**Assignment:** The answer is a stretch of the material below, returned exactly: the line containing "- Check token expiration (30 days)", the line containing "### Change Colors", and all lines between.

**Given data:**
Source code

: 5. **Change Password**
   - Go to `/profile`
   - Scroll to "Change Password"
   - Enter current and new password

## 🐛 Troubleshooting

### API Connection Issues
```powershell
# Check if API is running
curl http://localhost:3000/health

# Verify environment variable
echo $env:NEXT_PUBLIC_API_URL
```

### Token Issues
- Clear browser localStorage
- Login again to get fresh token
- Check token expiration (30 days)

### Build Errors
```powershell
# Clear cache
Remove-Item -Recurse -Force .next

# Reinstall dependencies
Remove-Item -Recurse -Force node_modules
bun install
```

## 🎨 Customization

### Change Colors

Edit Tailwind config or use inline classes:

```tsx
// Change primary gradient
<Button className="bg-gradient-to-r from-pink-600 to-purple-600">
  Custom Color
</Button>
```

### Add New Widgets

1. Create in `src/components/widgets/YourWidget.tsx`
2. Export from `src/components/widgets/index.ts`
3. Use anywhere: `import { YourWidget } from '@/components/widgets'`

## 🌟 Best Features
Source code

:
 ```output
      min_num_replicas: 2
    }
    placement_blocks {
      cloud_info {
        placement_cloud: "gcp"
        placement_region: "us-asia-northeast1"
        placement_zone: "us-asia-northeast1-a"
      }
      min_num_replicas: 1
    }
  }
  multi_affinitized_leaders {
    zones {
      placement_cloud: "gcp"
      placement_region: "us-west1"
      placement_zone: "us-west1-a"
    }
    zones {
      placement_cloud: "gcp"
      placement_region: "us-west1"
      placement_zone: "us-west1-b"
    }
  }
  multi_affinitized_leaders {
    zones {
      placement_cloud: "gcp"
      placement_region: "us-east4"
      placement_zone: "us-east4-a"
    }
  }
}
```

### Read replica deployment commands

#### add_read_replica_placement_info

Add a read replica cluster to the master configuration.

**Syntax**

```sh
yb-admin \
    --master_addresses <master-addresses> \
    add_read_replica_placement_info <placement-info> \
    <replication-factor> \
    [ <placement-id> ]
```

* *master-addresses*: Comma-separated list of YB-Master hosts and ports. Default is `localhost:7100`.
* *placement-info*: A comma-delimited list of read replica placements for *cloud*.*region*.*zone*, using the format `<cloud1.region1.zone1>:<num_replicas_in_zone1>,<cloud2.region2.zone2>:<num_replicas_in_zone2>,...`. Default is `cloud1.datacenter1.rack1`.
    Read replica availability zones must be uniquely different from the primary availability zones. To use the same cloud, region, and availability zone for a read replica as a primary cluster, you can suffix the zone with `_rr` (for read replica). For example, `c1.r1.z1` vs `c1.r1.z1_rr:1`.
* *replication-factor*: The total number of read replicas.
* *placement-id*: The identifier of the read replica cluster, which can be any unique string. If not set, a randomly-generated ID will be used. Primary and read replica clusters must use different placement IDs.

**The answer:**
- Check token expiration (30 days)

### Build Errors
```powershell
# Clear cache
Remove-Item -Recurse -Force .next

# Reinstall dependencies
Remove-Item -Recurse -Force node_modules
bun install
```

## 🎨 Customization

### Change Colors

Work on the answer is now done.